Transcribe, word for word and without additions, each line below from the one containing "microscopy captured an" through the one containing "is a micrograph", both ends included.

──────── Provided entries ────────

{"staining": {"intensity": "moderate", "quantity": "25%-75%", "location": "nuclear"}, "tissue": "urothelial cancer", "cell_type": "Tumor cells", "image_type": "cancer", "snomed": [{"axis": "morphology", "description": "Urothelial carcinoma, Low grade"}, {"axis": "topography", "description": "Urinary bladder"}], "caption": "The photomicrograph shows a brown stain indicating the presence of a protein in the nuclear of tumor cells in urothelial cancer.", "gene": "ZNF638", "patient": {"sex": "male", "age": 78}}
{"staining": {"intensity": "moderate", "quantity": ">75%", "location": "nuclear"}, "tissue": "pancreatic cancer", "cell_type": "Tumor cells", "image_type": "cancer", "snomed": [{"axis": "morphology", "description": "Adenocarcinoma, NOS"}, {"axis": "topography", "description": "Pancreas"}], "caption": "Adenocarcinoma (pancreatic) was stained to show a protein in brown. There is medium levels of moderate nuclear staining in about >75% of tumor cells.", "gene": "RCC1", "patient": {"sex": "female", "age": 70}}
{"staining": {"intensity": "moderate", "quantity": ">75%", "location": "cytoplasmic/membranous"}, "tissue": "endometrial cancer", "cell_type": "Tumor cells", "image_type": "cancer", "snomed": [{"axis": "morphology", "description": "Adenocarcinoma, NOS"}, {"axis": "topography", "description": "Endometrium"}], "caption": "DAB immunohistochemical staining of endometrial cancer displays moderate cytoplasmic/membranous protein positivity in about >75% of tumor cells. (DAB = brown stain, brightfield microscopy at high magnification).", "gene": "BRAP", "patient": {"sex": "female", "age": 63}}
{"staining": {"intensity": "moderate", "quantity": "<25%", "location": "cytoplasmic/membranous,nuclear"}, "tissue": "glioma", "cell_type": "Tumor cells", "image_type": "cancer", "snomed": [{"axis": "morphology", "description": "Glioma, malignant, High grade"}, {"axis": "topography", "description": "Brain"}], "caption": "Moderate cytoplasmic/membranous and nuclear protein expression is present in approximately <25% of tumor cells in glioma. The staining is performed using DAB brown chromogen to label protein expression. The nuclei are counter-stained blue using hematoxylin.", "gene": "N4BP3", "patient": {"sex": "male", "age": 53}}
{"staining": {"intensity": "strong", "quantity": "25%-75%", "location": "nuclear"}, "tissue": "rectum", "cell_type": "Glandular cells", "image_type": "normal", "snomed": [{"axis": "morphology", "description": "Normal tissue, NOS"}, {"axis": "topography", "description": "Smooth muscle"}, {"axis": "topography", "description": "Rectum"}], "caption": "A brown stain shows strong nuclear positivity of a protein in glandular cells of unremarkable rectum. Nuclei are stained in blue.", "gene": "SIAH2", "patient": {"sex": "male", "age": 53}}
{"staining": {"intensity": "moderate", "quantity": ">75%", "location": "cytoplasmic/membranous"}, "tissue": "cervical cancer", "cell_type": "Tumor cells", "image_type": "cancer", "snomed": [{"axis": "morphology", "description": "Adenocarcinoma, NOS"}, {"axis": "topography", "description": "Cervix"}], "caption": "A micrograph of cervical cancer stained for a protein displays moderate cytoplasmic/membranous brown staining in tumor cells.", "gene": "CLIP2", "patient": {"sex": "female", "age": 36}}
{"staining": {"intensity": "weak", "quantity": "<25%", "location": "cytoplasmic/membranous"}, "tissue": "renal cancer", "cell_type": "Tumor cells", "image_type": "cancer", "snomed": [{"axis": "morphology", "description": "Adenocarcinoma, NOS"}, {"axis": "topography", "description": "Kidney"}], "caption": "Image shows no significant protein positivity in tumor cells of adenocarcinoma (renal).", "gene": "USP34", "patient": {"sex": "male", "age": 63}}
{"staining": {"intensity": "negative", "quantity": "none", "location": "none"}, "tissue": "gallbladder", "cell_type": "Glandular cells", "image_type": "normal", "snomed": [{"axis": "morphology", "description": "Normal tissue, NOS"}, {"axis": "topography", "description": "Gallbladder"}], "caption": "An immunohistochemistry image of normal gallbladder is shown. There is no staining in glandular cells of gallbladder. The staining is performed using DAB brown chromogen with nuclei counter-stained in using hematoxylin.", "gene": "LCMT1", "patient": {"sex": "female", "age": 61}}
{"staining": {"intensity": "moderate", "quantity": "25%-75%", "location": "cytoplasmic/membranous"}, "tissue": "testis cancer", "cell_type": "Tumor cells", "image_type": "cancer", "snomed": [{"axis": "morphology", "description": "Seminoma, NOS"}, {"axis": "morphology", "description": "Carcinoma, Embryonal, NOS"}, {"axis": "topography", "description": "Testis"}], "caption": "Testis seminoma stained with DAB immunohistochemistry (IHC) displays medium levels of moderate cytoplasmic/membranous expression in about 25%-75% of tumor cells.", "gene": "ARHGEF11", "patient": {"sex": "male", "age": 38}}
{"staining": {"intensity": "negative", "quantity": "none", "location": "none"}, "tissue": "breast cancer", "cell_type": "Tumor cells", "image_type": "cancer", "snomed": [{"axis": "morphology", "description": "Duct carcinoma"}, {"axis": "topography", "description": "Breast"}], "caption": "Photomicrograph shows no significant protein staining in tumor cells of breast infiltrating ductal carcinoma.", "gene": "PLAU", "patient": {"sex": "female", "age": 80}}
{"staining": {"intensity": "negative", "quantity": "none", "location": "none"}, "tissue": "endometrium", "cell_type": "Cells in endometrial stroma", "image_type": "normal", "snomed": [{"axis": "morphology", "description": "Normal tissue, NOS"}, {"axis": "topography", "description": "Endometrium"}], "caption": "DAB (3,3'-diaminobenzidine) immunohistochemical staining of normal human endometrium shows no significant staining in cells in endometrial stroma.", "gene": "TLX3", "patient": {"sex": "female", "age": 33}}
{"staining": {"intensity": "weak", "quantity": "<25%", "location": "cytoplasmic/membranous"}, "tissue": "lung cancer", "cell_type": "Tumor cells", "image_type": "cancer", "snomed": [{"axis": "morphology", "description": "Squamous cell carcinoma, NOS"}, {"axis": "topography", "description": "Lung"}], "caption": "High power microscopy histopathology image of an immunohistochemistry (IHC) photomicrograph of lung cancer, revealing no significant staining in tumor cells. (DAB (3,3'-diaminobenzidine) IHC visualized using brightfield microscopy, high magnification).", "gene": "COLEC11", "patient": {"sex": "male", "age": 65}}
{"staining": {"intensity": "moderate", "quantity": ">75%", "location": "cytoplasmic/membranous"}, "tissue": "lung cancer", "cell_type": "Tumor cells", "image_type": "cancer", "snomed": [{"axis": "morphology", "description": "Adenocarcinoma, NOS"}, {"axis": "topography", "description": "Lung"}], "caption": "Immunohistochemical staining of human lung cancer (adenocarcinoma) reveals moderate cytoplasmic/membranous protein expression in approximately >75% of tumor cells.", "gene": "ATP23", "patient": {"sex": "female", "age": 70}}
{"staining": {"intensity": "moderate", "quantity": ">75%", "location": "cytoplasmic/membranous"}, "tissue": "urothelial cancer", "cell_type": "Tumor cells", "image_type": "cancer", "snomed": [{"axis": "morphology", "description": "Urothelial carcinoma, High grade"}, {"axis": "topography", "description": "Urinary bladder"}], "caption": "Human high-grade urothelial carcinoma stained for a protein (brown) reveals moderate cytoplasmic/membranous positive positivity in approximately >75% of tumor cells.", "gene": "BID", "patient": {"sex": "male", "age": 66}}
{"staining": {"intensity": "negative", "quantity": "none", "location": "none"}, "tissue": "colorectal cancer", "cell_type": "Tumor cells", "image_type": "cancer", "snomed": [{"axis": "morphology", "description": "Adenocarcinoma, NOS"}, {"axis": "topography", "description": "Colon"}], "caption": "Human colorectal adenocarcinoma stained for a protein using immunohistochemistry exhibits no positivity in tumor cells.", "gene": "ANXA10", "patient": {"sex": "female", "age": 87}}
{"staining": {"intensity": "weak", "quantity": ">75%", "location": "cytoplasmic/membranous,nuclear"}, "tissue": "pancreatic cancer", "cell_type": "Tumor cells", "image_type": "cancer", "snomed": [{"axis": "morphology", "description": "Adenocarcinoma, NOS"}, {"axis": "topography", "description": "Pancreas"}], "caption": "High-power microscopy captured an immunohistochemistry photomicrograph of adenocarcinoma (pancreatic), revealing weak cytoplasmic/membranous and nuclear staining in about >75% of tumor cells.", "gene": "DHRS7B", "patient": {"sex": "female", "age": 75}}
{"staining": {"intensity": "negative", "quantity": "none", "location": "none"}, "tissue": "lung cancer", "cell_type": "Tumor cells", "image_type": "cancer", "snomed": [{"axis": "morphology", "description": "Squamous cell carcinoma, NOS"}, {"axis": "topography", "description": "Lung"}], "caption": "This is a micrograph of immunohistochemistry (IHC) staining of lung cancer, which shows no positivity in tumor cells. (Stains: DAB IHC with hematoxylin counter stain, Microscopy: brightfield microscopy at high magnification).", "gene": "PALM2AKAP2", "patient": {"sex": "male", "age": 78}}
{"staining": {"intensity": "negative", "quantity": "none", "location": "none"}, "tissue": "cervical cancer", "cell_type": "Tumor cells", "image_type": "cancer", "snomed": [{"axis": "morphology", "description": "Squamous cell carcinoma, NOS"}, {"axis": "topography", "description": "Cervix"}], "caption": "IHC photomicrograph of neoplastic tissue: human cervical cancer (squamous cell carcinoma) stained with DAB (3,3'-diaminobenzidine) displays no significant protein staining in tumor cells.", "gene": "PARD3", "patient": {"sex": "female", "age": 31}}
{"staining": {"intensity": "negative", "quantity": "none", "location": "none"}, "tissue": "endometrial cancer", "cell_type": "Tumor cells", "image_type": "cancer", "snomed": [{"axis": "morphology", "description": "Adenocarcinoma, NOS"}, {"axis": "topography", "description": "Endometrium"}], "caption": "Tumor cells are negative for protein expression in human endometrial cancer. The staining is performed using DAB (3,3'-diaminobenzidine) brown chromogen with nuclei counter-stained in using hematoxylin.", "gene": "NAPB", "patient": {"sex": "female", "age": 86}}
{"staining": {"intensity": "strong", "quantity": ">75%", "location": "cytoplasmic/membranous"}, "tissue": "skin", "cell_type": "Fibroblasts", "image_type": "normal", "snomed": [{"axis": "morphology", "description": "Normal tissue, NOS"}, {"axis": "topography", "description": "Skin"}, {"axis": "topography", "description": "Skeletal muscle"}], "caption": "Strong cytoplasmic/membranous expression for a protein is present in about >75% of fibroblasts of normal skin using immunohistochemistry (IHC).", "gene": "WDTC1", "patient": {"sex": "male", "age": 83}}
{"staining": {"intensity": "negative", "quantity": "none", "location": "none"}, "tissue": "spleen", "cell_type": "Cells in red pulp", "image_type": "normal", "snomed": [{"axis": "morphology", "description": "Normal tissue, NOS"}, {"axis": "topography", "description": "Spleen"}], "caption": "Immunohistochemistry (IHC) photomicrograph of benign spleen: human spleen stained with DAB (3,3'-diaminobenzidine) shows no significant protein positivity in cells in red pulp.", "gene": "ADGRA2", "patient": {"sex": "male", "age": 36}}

────────

> Written answer:
{"staining": {"intensity": "weak", "quantity": ">75%", "location": "cytoplasmic/membranous,nuclear"}, "tissue": "pancreatic cancer", "cell_type": "Tumor cells", "image_type": "cancer", "snomed": [{"axis": "morphology", "description": "Adenocarcinoma, NOS"}, {"axis": "topography", "description": "Pancreas"}], "caption": "High-power microscopy captured an immunohistochemistry photomicrograph of adenocarcinoma (pancreatic), revealing weak cytoplasmic/membranous and nuclear staining in about >75% of tumor cells.", "gene": "DHRS7B", "patient": {"sex": "female", "age": 75}}
{"staining": {"intensity": "negative", "quantity": "none", "location": "none"}, "tissue": "lung cancer", "cell_type": "Tumor cells", "image_type": "cancer", "snomed": [{"axis": "morphology", "description": "Squamous cell carcinoma, NOS"}, {"axis": "topography", "description": "Lung"}], "caption": "This is a micrograph of immunohistochemistry (IHC) staining of lung cancer, which shows no positivity in tumor cells. (Stains: DAB IHC with hematoxylin counter stain, Microscopy: brightfield microscopy at high magnification).", "gene": "PALM2AKAP2", "patient": {"sex": "male", "age": 78}}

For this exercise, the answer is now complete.